Document text -
Why has manufacturing declined?

The decline in Large-Scale Manufacturing (LSM) in Pakistan is a result of a confluence of multiple factors -- not just dwindling demand or cheaper imports but many factors which have reduced demand.

Inflation tops the list of these factors as it has reduced purchasing power significantly. It is because of inflation that middle- and lower-income consumers are cutting back on discretionary spending (such as: home appliances, cars, textiles). High energy and fuel prices have also led to lower consumption of electricity-intensive or fuel-based goods.

The high cost of doing business compared with our competitors is another reason. The interest rates have remained in the high double digits (22 per cent a few months back and still 12 per cent), making borrowing for expansion or working capital extremely expensive. Energy prices for electricity are high and unreliable, hitting energy-intensive sectors like cement, steel, and textiles. Input costs (like raw materials, packaging, and chemicals) have surged due to the weak rupee and higher import duties.

SBP-imposed restrictions on the import of raw materials (especially in 2022–2023) due to foreign exchange shortages led to plant shutdowns or reduced capacity in sectors like auto, pharmaceuticals, and electronics. Frequent policy changes, shifting taxation, and poor enforcement also discourage investment in manufacturing.

The Pakistani economy definitely shows recession-like symptoms because of high unemployment, shrinking real incomes and falling retail sales. Export-oriented sectors (like textiles) have seen foreign demand shrink due to global slowdowns and have also lost orders to competitors like Bangladesh and Vietnam. Domestic sales for cars, cement, electronics and home goods have plummeted -- a clear sign of a deeper economic malaise.

While Pakistan has high tariffs on many items, undocumented or under-invoiced imports, especially from China or Iran, continue to flood the market. In some cases, smuggling or misdeclaration makes imported goods cheaper than local production, hitting domestic manufacturers unfairly.

The textile sector has experienced a decline, contributing to the overall contraction in LSM. Factors such as high energy costs, reduced foreign demand, and competition from regional players like Bangladesh and Vietnam have impacted performance

Another factor slowing down LSM growth is the reluctance of the manufacturers to upgrade their technology. Many LSM units are still operating with outdated machinery, leading to inefficiencies. Most of the local firms struggle to compete with global players due to no or limited innovation and very low investment in research and development. No incentives for modernisation, digitisation or climate-resilient production methods mean retarding the growth.

Poor logistics and infrastructure add heavily to the cost of doing business. High logistics costs due to poor roads, expensive diesel, and delays at ports increase the final cost of Pakistani goods. This makes local production less competitive both domestically and internationally.

A review of the recent performance of some leading LSM sectors shows that the automobile sector has shown signs of recovery, with a 62 per cent rise in tax contributions, indicating increased activity and profitability. Despite this uptick, the sector continues to face challenges such as high production costs and fluctuating demand.

The textile sector has experienced a decline, contributing to the overall contraction in LSM. Factors such as high energy costs, reduced foreign demand, and competition from regional players like Bangladesh and Vietnam have impacted performance.

The cement sector has seen a decline in production, reflecting the broader downturn in construction and infrastructure development. High energy prices and reduced public sector development spending have contributed to decreased demand.

We can say that dwindling demand is part of the problem, but it’s a symptom as much as it is a cause. The deeper issues lie in our structural inefficiencies, macroeconomic instability and a general economic slowdown. Until these are addressed, LSM will continue to struggle, and Pakistan’s goal of industrial-led growth will remain elusive.


The writer is a freelance contributor.

Instructions -
A – Rewrite the text on manufacturing decline from "While Pakistan has" up to and including "domestic manufacturers unfairly.", putting "contraband trade" in place of "smuggling".
B – Translate this sentence from the text on manufacturing decline into Spanish: "Poor logistics and infrastructure add heavily to the cost of doing business."
The items aren't needed for any of this.

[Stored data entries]
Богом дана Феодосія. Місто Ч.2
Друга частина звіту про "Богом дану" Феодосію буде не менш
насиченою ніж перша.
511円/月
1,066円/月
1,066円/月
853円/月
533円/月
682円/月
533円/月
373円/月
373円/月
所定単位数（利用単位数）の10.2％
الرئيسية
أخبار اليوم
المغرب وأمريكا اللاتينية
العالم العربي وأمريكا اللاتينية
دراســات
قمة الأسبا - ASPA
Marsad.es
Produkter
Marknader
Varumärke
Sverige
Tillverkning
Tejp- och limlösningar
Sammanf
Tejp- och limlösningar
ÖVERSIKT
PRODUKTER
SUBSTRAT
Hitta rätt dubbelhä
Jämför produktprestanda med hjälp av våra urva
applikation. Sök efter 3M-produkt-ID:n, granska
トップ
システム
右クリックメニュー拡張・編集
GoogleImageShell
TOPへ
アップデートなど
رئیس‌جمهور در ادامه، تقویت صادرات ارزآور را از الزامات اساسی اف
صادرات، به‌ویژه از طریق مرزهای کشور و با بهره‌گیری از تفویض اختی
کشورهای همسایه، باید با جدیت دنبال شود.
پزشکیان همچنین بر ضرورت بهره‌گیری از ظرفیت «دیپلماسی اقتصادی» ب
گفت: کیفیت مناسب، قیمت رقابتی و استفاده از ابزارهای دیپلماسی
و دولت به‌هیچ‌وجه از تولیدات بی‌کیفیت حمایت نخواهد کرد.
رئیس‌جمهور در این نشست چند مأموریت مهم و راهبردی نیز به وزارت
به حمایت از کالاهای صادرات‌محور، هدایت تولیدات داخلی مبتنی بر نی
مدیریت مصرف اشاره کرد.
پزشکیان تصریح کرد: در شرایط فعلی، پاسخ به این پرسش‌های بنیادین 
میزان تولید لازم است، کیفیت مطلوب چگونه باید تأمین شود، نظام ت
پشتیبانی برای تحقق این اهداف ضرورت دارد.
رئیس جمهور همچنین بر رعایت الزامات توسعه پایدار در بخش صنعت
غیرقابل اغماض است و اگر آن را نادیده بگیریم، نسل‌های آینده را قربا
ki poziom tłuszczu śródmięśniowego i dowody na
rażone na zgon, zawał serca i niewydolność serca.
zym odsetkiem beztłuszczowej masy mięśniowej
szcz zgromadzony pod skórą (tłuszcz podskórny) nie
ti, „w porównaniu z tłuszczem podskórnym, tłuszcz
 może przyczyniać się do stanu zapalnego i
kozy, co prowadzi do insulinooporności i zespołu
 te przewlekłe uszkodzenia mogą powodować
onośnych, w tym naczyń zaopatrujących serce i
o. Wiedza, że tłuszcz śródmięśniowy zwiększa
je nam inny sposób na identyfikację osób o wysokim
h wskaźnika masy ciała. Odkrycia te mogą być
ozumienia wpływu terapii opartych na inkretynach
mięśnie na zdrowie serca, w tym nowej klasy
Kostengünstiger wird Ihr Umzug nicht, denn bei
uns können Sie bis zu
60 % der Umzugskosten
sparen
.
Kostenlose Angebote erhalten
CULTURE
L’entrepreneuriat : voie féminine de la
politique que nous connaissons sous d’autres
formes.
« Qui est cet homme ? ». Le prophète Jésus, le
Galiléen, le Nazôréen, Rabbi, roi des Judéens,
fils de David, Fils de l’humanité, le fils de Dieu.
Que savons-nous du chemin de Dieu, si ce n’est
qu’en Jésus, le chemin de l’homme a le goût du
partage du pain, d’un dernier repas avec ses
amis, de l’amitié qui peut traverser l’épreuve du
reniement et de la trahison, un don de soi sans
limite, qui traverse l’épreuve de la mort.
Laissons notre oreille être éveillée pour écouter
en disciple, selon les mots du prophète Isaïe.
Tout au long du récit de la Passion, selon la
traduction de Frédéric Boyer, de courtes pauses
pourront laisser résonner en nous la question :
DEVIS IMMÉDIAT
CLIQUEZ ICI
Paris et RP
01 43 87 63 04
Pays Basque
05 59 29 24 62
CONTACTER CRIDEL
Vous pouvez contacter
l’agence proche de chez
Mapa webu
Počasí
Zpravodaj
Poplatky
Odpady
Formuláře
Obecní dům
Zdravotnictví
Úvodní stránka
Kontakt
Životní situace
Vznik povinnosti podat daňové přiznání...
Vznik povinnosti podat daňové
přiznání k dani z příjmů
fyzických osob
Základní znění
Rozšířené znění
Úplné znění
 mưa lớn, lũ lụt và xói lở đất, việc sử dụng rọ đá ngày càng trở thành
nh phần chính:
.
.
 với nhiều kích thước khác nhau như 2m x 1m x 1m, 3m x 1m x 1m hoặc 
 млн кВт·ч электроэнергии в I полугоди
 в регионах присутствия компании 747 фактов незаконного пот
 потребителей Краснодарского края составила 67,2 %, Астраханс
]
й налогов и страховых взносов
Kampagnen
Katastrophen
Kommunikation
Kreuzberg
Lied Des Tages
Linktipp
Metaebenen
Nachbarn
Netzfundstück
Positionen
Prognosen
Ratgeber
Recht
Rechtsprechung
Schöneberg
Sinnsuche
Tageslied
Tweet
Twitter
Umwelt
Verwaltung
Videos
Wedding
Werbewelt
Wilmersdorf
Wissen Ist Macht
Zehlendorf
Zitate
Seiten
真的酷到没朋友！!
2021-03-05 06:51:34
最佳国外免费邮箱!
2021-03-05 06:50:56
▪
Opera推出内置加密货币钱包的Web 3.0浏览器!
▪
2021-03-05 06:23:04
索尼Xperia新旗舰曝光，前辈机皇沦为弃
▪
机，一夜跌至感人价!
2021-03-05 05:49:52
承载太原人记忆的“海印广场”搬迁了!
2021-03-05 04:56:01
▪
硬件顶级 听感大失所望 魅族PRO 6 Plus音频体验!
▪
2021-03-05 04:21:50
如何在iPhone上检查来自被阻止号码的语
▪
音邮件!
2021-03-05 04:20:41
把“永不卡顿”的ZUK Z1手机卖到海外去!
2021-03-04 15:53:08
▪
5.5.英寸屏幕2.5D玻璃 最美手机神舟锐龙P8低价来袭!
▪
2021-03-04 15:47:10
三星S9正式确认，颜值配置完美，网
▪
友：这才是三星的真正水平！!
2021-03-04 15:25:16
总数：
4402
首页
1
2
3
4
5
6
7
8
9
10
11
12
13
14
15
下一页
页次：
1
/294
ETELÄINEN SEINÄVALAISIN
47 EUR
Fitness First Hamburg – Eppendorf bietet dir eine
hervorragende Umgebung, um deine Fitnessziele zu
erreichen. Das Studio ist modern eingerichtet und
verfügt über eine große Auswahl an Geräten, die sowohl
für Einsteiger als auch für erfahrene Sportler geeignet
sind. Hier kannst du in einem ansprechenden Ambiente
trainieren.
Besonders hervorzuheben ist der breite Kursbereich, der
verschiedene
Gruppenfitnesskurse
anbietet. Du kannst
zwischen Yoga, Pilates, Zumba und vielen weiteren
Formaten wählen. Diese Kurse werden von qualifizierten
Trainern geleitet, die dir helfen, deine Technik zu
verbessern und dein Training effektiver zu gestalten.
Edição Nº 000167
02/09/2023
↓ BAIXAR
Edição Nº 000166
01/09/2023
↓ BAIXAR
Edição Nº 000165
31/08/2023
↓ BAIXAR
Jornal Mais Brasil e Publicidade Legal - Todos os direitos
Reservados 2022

Written responses -
A –
While Pakistan has high tariffs on many items, undocumented or under-invoiced imports, especially from China or Iran, continue to flood the market. In some cases, contraband trade or misdeclaration makes imported goods cheaper than local production, hitting domestic manufacturers unfairly.

B – La deficiente logística e infraestructura aumentan considerablemente el costo de hacer negocios.